#### Work instruction:
Leave the pictures out and write out the rest of the listing word for word.
--- START ---
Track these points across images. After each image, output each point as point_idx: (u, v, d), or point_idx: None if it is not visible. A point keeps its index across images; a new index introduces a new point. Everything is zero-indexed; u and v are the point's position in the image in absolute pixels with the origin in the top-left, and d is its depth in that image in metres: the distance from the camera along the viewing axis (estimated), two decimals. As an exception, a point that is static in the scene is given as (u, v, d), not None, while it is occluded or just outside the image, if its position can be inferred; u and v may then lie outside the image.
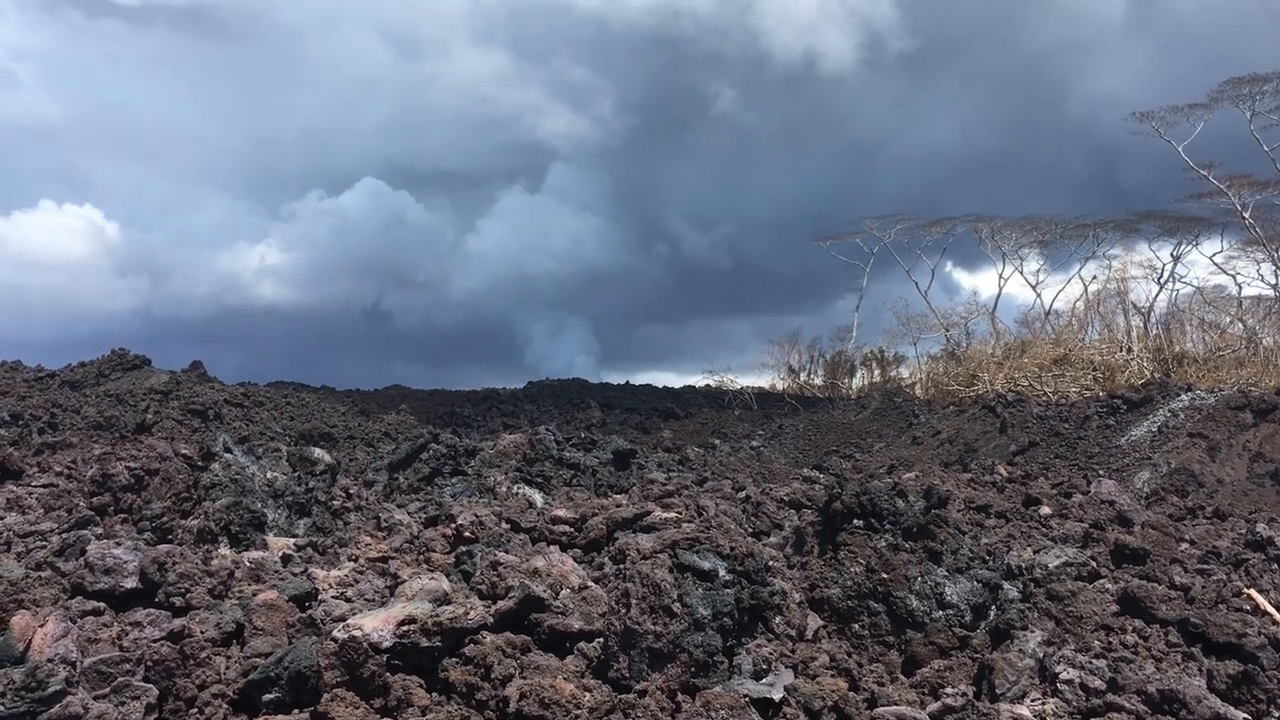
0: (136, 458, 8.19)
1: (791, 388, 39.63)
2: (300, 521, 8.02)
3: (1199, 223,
--- END ---
#### Solution below:
Track these points across images. After each image, output each point as point_idx: (u, v, d), or point_idx: None if it is not visible. A point keeps its index across images; a new index introduces a new point. Everything is zero-indexed; u and v are the point's position in the image in absolute pixels with the origin in the top-left, and d is its depth in that image in metres: the distance from the camera along the viewing axis (estimated), two decimals. As an exception, a point that is static in the scene is given as (u, v, d), not None, while it is occluded or just outside the image, if its position can be inferred; u and v may then lie outside the image.
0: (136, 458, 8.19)
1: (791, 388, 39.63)
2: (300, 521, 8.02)
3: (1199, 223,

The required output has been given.